Noting that offline B2B markets are highly efficient, Jain said that it is ‘super difficult to replicate’ B2B dealings (with tangents such as returns, different payment terms) on a tech-led platform, adding that transaction platforms have to be credit first.
“B2B leads in unorganised fragmented categories like clothing are not that big a market as there are well-known markets across the country that retailers can go to and source from and most of the big retailers are generally reluctant to source online + because they need credit. Further, leads generally make little sense in low AOV categories. Sourcing is not a top-of-the-mind problem for retailers. Don’t solve this unless you can do a 10X better job than existing systems,” added Jain.
He further alluded to the following points in his thesis as to why Anar failed to take off:
Be Honest & Read The Signs!: Jain urged founders to be true to themselves, especially when something is working or not. He notes that it is important to ensure corrective actions are taken sooner.
Don’t Overhire In The Pre-PMF Stage: Jain said that Anar had ‘just too many people’ in the pre-product market fit (PMF) era. He adds that this limits the ability to be agile and limits intuition as ‘context gets divided between more people.’
“At the early stages particularly, I think having a strong intuition is important,” he adds.
Self Doubt Is Real: Jain believes that it is important to be rooted in reality and self-doubt can become ‘real’ when building a startup.
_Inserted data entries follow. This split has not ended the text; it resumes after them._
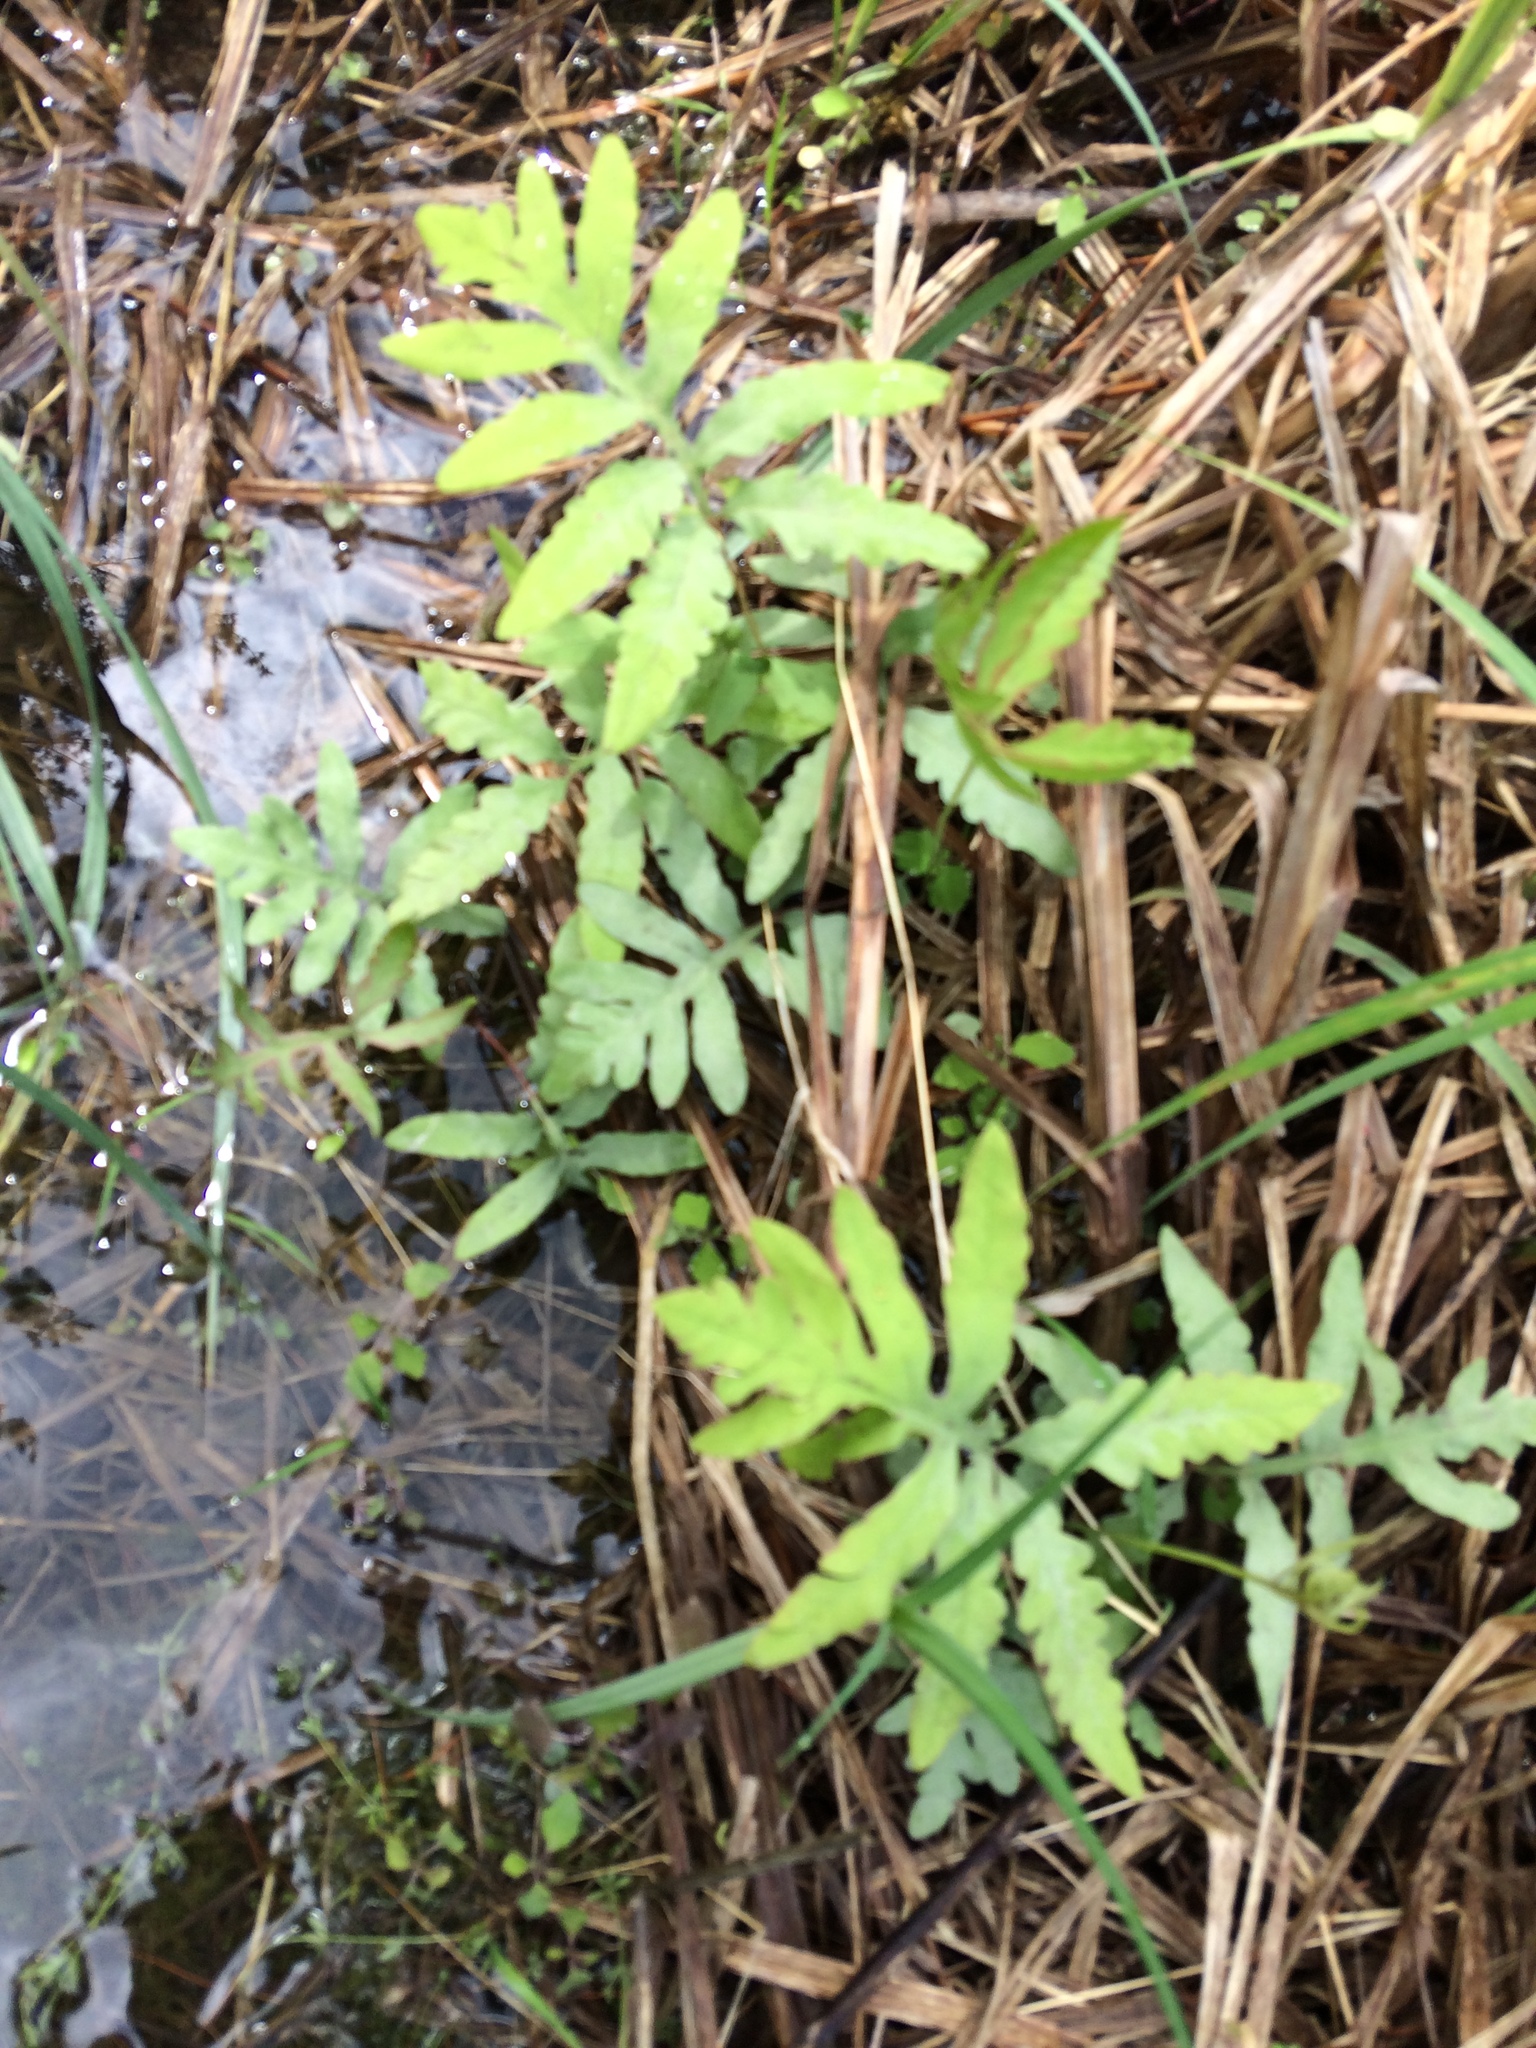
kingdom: Plantae
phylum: Tracheophyta
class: Polypodiopsida
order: Polypodiales
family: Onocleaceae
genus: Onoclea
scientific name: Onoclea sensibilis
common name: Sensitive fern
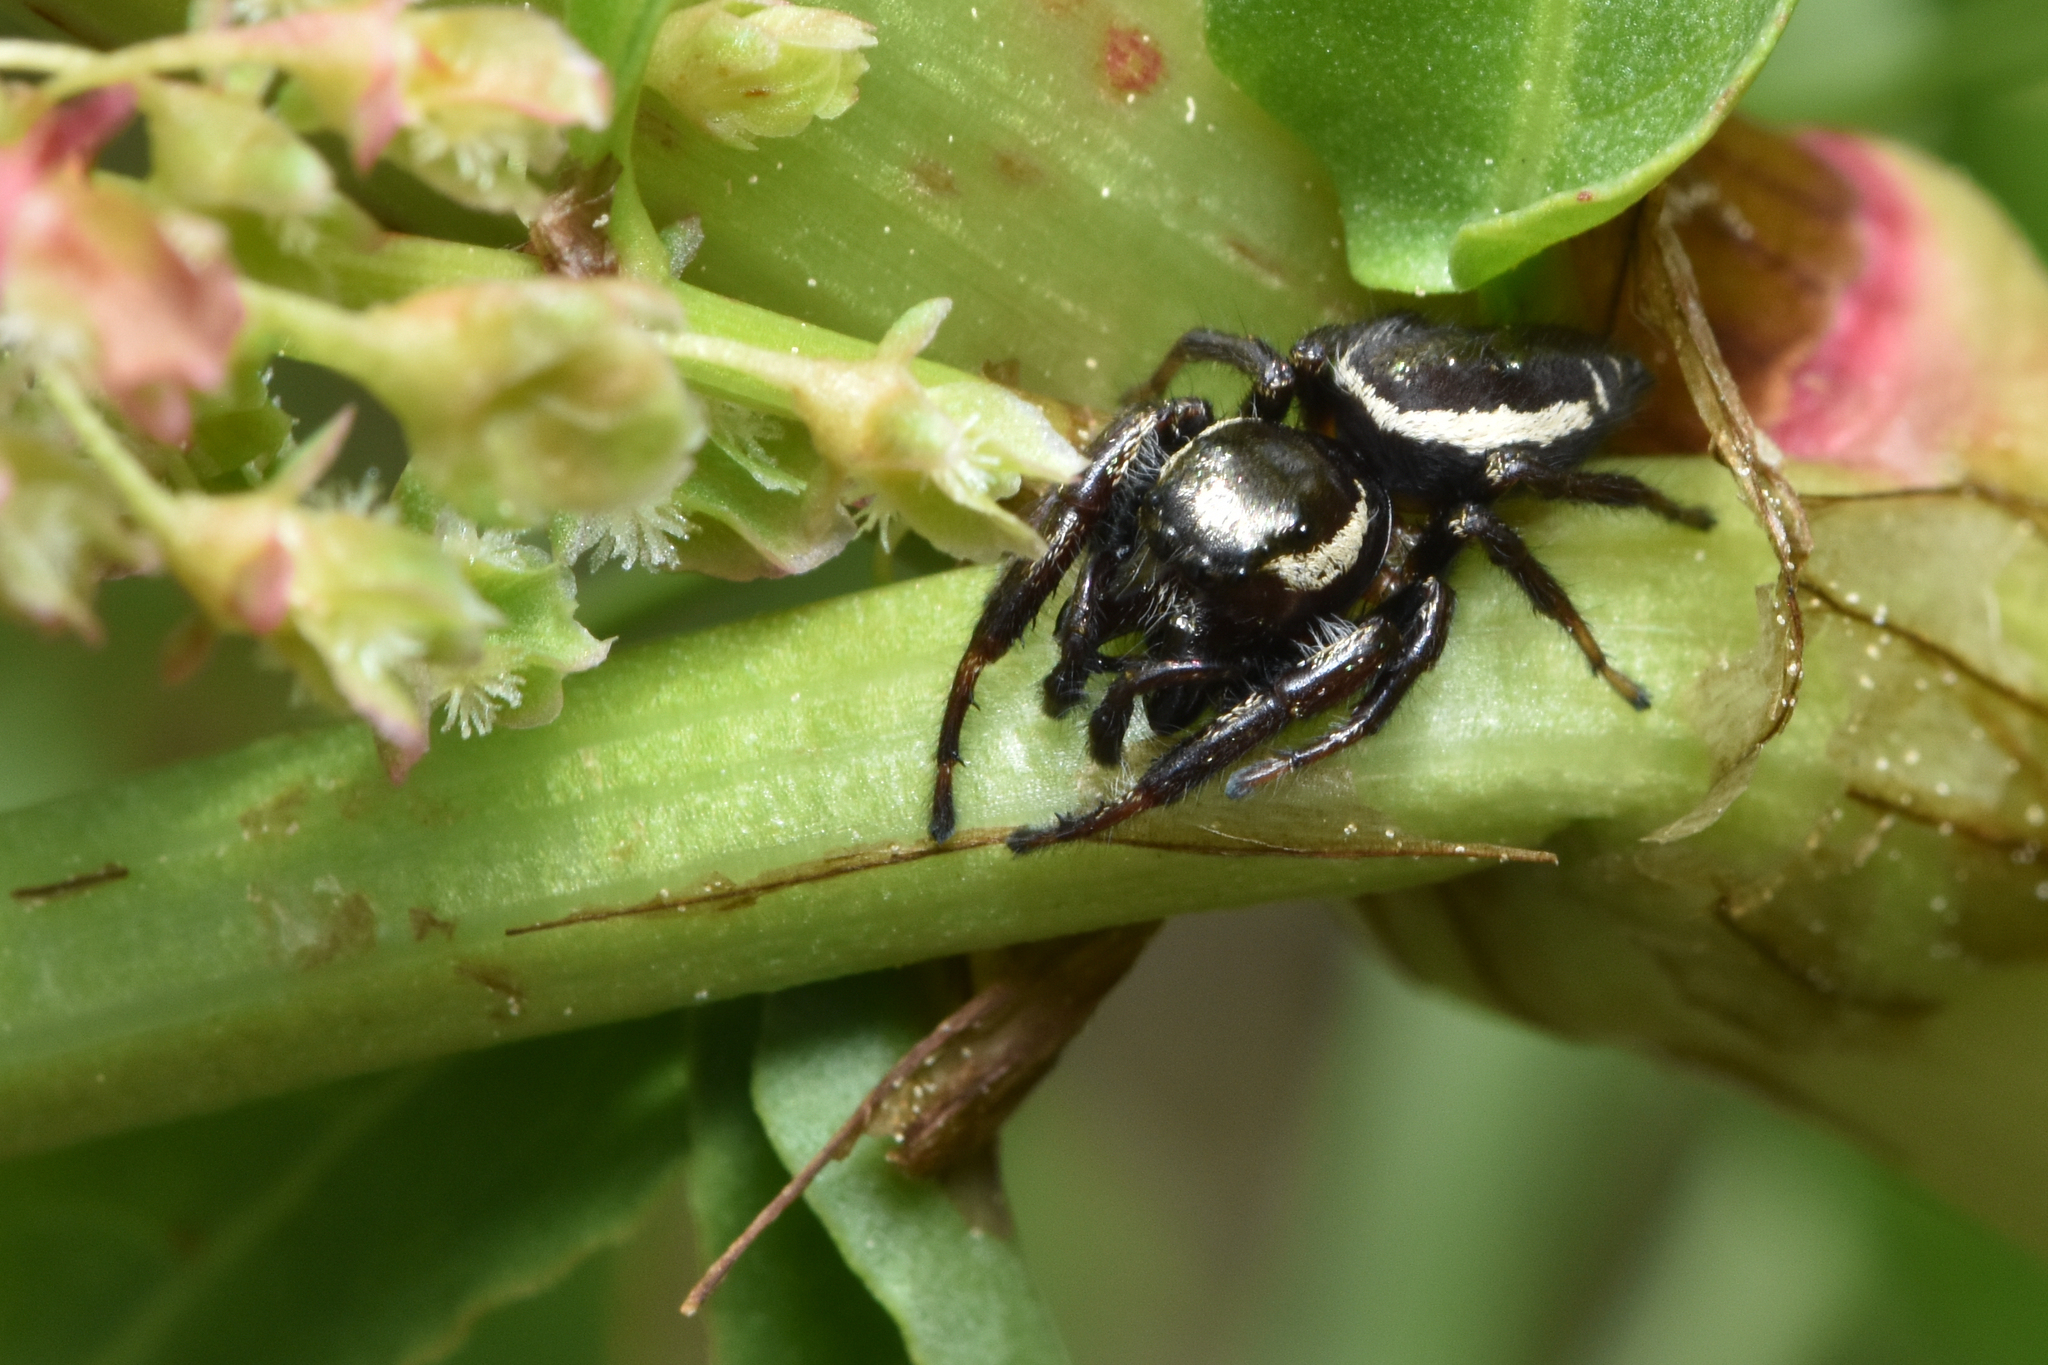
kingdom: Animalia
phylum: Arthropoda
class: Arachnida
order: Araneae
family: Salticidae
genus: Eris
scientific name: Eris militaris
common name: Bronze jumper
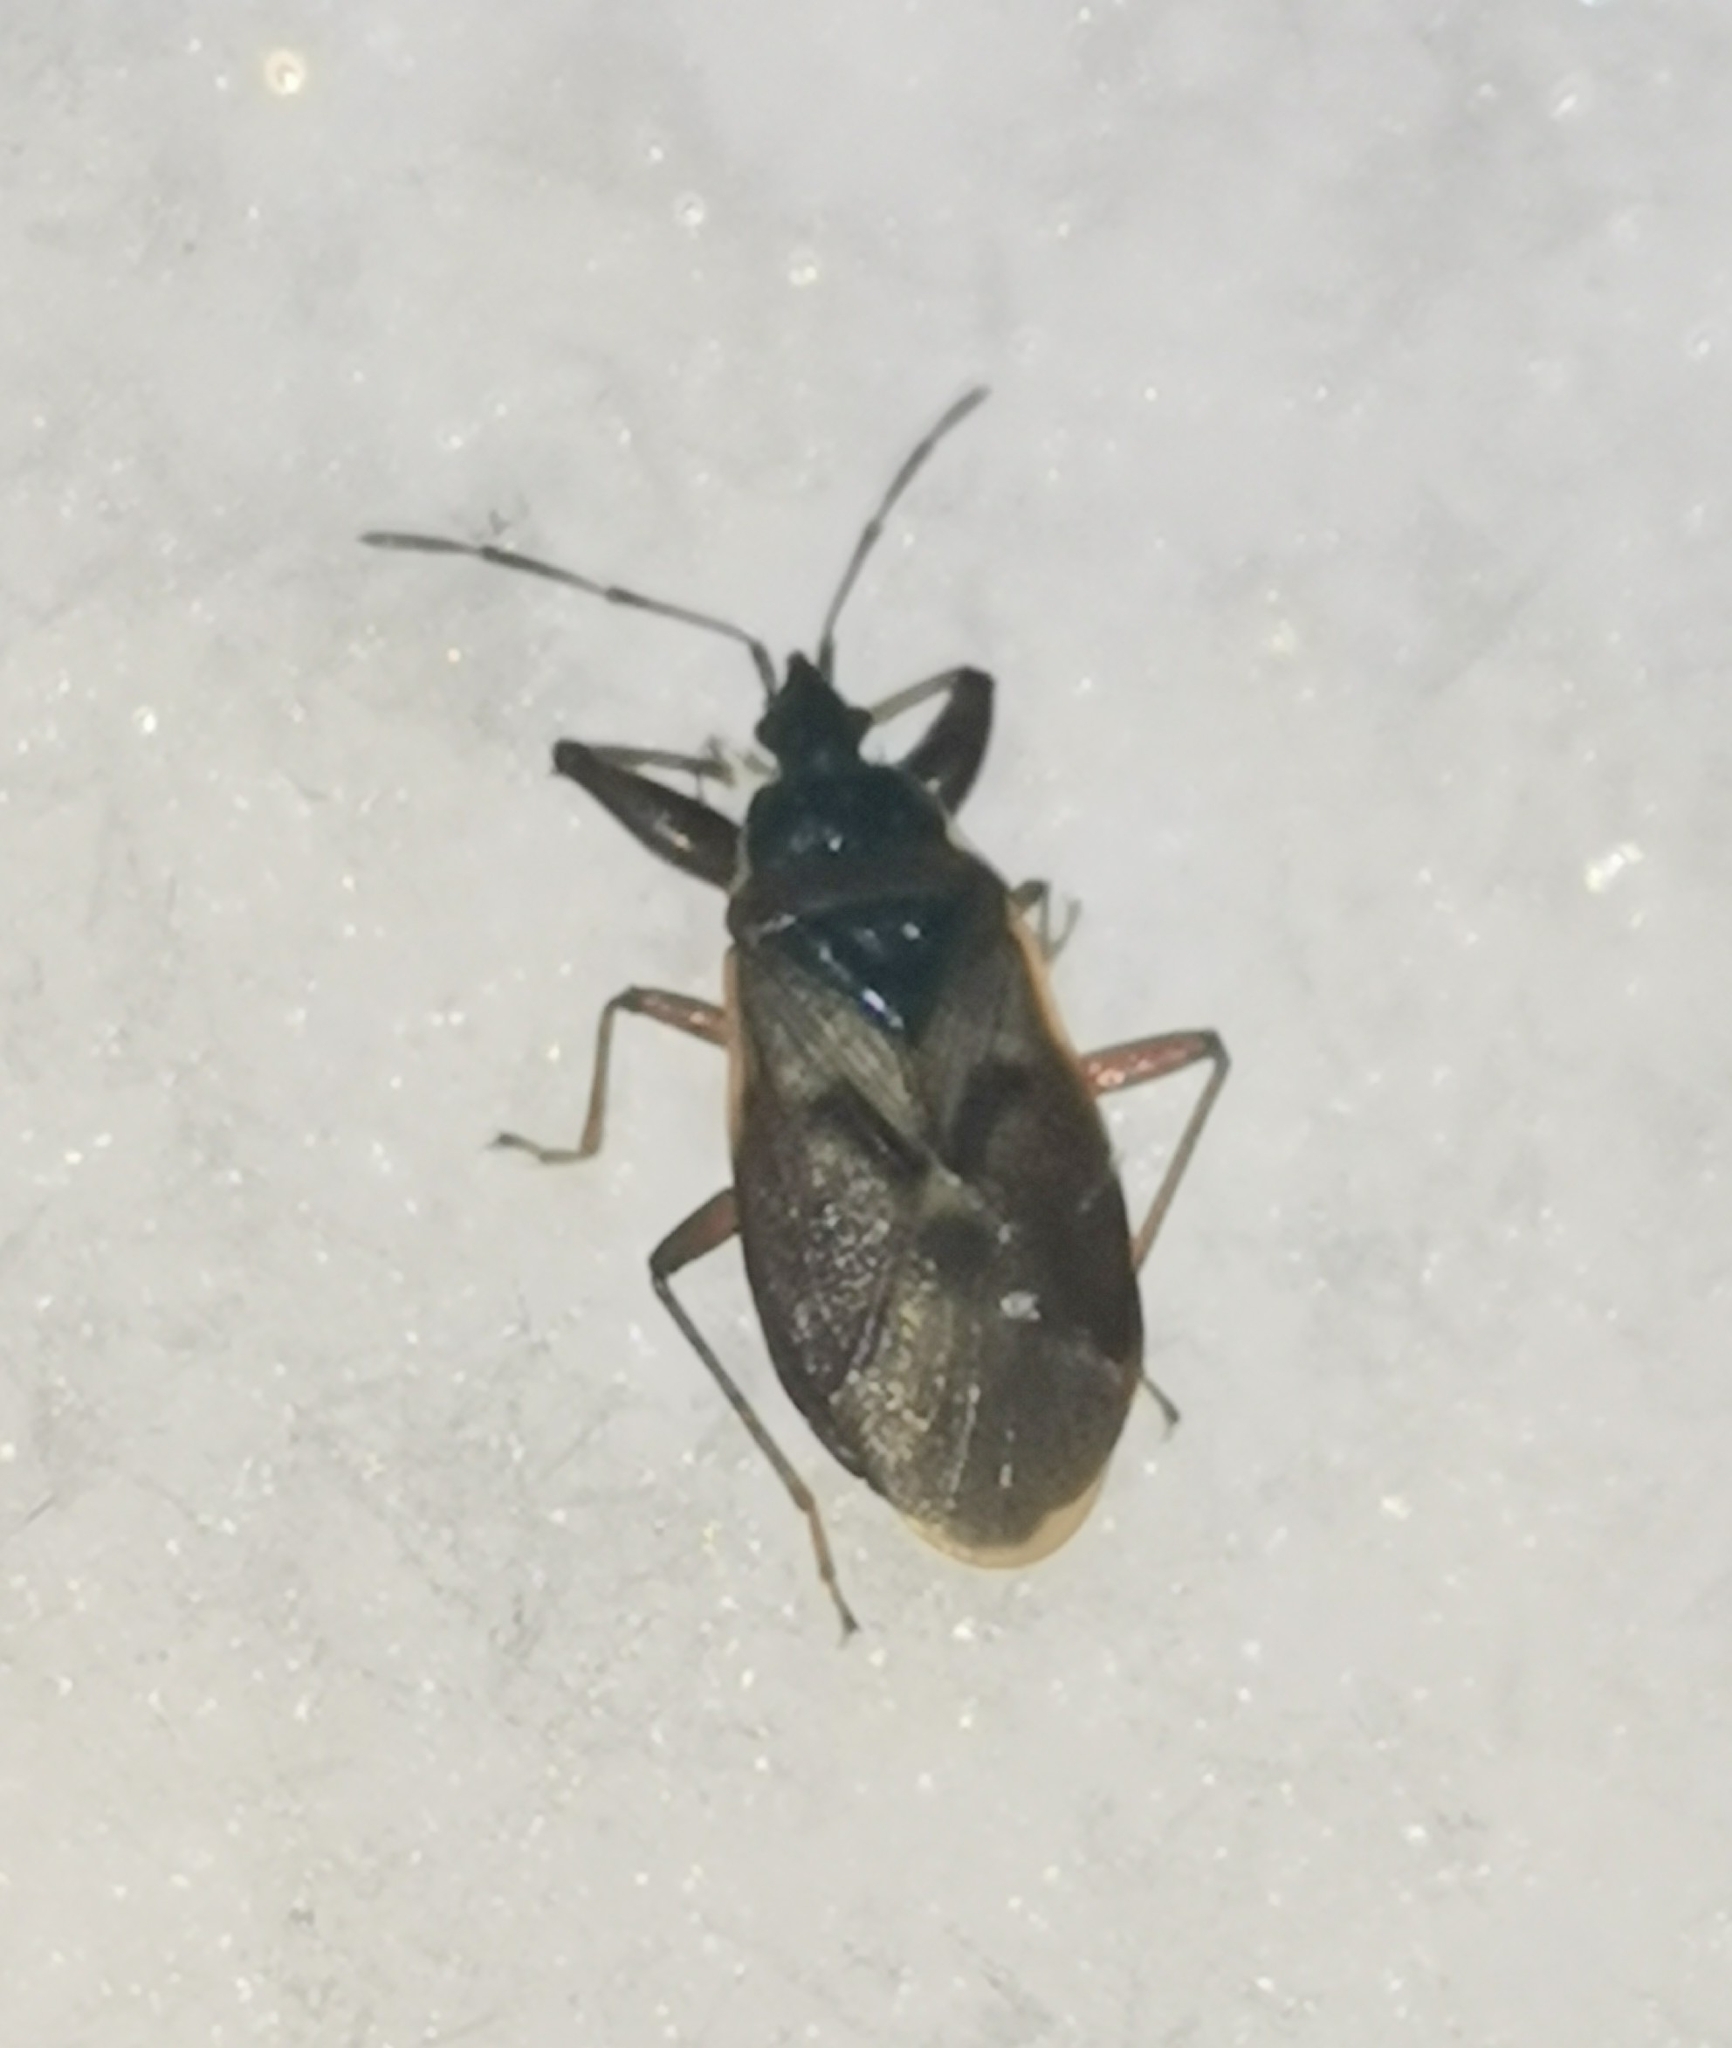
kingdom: Animalia
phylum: Arthropoda
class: Insecta
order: Hemiptera
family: Rhyparochromidae
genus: Gastrodes
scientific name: Gastrodes abietum
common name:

“(It is) very very difficult to figure out whether we are doing things wrong or it’s just not meant to be. Self-doubt becomes very real,” he adds.
Make Money Early: He urged the budding founders to start making money as soon as possible, even if it is ‘little’, just to test the waters. Anar cofounder claims that the platform ought to have made money as soon as the platform began offering leads on the platform. This, he adds, would have told the company ‘right things faster.’
Chase The ‘Crazy’ Mission: Jain said that one of his defining learnings was that there has to be a ‘crazy mission’ to unite the team: He further added that having a motivated team helped the workforce forge the path ahead and made attracting good talent ‘much much easier.’
To the founders looking to solve problems in the B2B space, Jain pitched the idea of an ops-first business – a credit-first B2B marketplace that would operate at high gross margins to offset credit losses.
He also said there was a huge untapped market in building a leads platform with a better user interface that solves for trust.
“Essentially, the answer in B2B IMO is… a leads platform (think IndiaMART 2.0) with a much better UX and UI and solve for trust. Just that Indiamart solves buyers’ requirements decently well already though the experience is a bit patchy. It’s difficult to build a 10x better product here,” added Jain.
Closing the LinkedIn post, Jain said that, despite letting a lot of people down, his team ‘tried really hard.’ As he scouts his next venture, Anar joins a growing list of Indian startups from Pillow to Vah Vah! that have wrapped up operations in 2023 alone.